The image-bearing member referred to herein means a photosensitive
medium or a member capable of retaining charges thereon, and the
image on these image bearing members means an electrostatic latent
image formed by the electrophotographic process, or a visible image
resulting from such latent image being developed by the use of
developer. The transfer medium is not restricted to the
above-mentioned fan fold paper or rolled paper, but may be a
continuous insulative sheet.
The invention will become more fully apparent from the following
detailed description thereof taken in conjunction with the
accompanying drawings.
BRIEF DESCRIPTION OF THE DRAWING
FIG. 1 is a schematic cross-sectional view showing the image
transfer section of the prior art apparatus for effecting the
intermittent image transfer.
FIG. 2 is a schematic cross-sectional view showing a high-speed
image recording apparatus to which the present invention is
applied.
FIG. 3 is an enlarged illustration of the image transfer section of
the FIG. 2 apparatus.
FIGS. 4 and 5 illustrate another embodiment of second conveyor
means.
DESCRIPTION OF THE PREFERRED EMBODIMENT
The invention will hereinafter be described in detail with respect
to embodiments thereof.
Referring to FIG. 2 which is a schematic illustration of the entire
apparatus to which the present invention is applied, a laser beam 9
oscillated from a laser oscillator 8 is modulated in accordance
with the input signal to a modulator 10, whereafter the modulated
laser beam is scanned by a rotatable polygonal mirror 11 and
projected for image exposure upon a photosensitive medium 14
rotating in the direction of arrow. The image exposure means is not
restricted to the shown one but may be a cathode ray tube or a
plasma display tube.
The photosensitive medium 14 used as the image-bearing member
permits application thereto of various electrophotographic
processes already proposed, and the image transfer mechanism of the
present invention will herein be described by taking as an example
the process disclosed in our Japanese Patent Publication No.
23910/1967.
════════
- Task list
a. Using the patent excerpt, decide for each statement whether it agrees with the text, answering yes or no and quoting the words that settle it: (i) the transfer medium must be fan fold paper or rolled paper; (ii) FIG. 3 enlarges the image transfer section of the FIG. 2 apparatus; (iii) the modulated laser beam is scanned by a stationary mirror.
b. Please name every component in the patent excerpt that carries a reference numeral, and give each one's numeral.
c. Summarize the patent excerpt in two sentences.

- Recorded data
════════
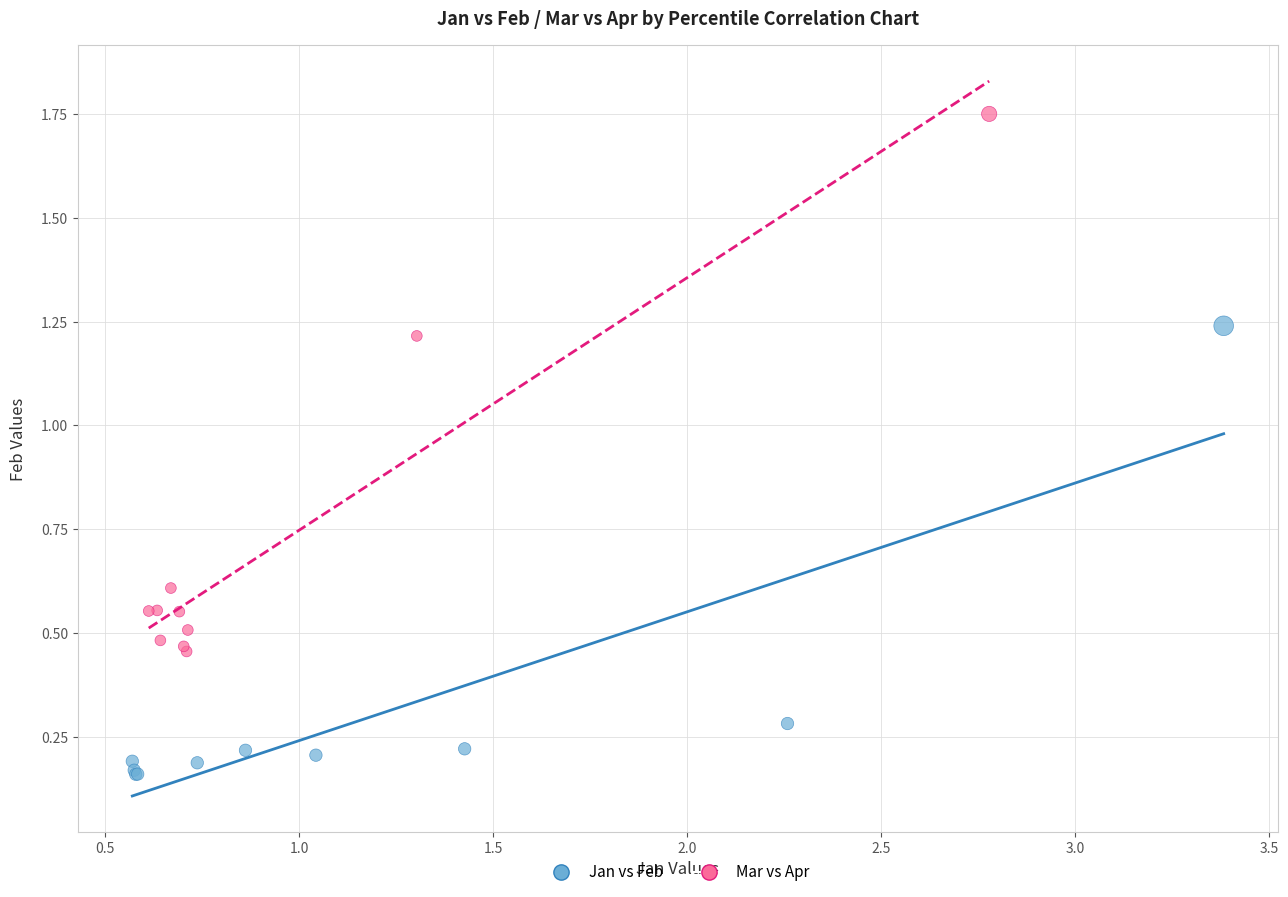

Which series contains the lowest Y value?

Jan vs Feb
════════
- Answers to the problems
a.
(i) No: "The transfer medium is not restricted to the above-mentioned fan fold paper or rolled paper, but may be a continuous insulative sheet."
(ii) Yes: "FIG. 3 is an enlarged illustration of the image transfer section of the FIG. 2 apparatus."
(iii) No: "the modulated laser beam is scanned by a rotatable polygonal mirror 11"

b.
- laser beam 9
- laser oscillator 8
- modulator 10
- rotatable polygonal mirror 11
- photosensitive medium 14

c. The image-bearing member is defined as a photosensitive medium or a member that can retain charges, and the transfer medium may be a continuous insulative sheet as well as fan fold or rolled paper. In the FIG. 2 apparatus, a laser beam from an oscillator is modulated according to the input signal, scanned by a rotatable polygonal mirror, and projected onto a rotating photosensitive medium that serves as the image-bearing member.